LARPS UNDER CONSTRUCTION
Should be “larps”
Nice to have this section, but Brian is now kinda committed to bringing Ravenholme about. If he doesn’t, the whole society have a printed vision that never happened, and they’ll blame it on him. If any of that stuff becomes a “surprise” rather than “well known” then it’s too late to retract it. If this is a monthly newsletter and nothing has changed in a month… then what? Published content expires.
CLASSIFIEDS
The (very long) section on how to treat your elf prince is cute, but old and lifted from the forum. Lucy/ Rhiannon were asked, I take it? What will be next month’s amusement if noone posts anything like this?
Derek’s post - cool. Permission granted? Having seen it on Diatribe I do wonder if I need a printed version (two - Malu got one too).
OVERALL PRESENTATION
- Bad font
- Staple at the top very “school project”
- Border very tiresome
- Variation of layout is awkward
- No pictures except on front page is a bit sad, not magazine feeling at all.
OVERALL CONTENT
Voice is too formal but not polished enough. Not slick. Not streamlined. Not punchy, inspirational or fun. Should be all of those things.
FRONT PAGE
The aesthetics of the front page leave a >lot< to be desired. I think the photos chosen are a bit embarassing. Did you ask all the people pictured? Having the “Nightmare Circle” words confuse the title. I’ll go over the cost later. I’m behind the idea Ryan suggested of having a single photo in a “magazine” fashion, if we can afford to have a colour front page in future.
I knocked this up in about 15-20 minutes today:
(They “ghey” thing is in reference to Ryan’s fear of kids not liking it :p)

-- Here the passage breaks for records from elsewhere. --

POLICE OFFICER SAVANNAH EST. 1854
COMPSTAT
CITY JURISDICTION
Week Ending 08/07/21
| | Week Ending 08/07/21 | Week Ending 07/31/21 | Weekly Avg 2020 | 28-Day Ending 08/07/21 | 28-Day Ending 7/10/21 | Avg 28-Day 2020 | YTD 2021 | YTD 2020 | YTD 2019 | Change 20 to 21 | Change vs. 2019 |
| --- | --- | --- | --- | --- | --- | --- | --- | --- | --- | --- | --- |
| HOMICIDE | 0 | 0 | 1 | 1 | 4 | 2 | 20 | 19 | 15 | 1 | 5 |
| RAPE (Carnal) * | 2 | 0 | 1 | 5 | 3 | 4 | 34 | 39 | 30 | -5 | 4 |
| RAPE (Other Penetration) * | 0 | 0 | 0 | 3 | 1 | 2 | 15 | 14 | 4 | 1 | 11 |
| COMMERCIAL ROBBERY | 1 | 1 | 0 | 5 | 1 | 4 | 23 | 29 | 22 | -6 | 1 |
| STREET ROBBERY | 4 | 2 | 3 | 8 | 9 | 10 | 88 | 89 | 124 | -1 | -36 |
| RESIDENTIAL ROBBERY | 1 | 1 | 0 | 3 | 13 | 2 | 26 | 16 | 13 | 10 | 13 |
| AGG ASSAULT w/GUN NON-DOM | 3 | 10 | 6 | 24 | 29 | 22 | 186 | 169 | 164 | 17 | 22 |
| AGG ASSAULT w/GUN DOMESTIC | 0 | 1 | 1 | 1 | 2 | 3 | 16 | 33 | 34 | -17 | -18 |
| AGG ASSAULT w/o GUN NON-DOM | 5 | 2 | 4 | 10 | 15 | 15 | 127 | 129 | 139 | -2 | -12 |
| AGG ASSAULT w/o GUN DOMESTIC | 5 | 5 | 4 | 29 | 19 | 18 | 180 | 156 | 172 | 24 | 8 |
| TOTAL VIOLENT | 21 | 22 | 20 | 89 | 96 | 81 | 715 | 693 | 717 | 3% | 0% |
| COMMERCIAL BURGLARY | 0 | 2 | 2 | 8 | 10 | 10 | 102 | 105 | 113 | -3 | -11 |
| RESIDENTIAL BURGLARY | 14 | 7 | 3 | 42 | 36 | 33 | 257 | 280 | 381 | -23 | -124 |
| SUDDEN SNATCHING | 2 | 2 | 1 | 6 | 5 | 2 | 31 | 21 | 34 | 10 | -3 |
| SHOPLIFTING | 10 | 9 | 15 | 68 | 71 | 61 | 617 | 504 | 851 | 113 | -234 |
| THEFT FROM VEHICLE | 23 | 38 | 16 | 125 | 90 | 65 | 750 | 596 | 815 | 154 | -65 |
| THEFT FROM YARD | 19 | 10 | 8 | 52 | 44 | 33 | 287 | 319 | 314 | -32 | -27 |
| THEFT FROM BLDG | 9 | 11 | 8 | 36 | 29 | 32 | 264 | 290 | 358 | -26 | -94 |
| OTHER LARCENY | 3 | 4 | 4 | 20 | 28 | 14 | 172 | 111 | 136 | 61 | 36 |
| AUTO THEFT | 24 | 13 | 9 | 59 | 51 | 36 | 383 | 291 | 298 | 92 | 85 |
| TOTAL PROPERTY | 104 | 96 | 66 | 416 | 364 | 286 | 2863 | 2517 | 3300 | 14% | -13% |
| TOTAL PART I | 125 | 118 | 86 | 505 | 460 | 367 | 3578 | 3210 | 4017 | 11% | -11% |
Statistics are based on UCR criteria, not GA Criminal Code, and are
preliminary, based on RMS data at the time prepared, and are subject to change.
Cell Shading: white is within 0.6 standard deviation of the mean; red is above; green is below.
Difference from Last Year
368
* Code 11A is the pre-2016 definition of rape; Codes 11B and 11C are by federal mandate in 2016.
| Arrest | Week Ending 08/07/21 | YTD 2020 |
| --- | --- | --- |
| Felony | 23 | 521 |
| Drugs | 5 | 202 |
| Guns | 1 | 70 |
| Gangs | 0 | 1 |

It’s relatively easy to do and can be achieved with free software like the GIMP by a novice-intermedate computer user. You just need one good photo, know what’s in the newsletter, and prepare it knowing that it’s the front page.
Three days
Having “two people” complete this in three days doesn’t inspire my confidence in the publication coming out regularly. THREE DAYS!!? That’s a really long time if you’re rushing. How long will this regularly take to put together/out?
PRICE
The price should absolutely have stopped you printing. I don’t mind that we’ve reimbursed you the full $200 production cost (it was that cheap because the content was free), but I /really/ wish it had been cheaper. If you didn’t expect/want the whole lot reimbursed I don’t think you should have claimed for it. The front page alone cost the society more than buying our domain names, and more than the profit from Mayday. Even if it was a quarter of the price I don’t think we should publish it more than once per season. I think it would be appropriate to put a spending limit on the next newsletter (if there is one).
FINALLY:
I don’t think this should have run as it is. Ultimately it’s not that it’s amateur that’s the problem, but that it’s not elegant or cool at all. You can be amateur, elegant and cool all at the same time and we should be - especially with “to-all” communication. The document doesn’t make us appear newsworthy, credible, topical or relevant and we should be all of those things. That might mean we’re not ready for a printed newsletter, or it might mean that they should be seasonal rather than monthly.
I hope this has been constructive. I hope I’ve covered everything.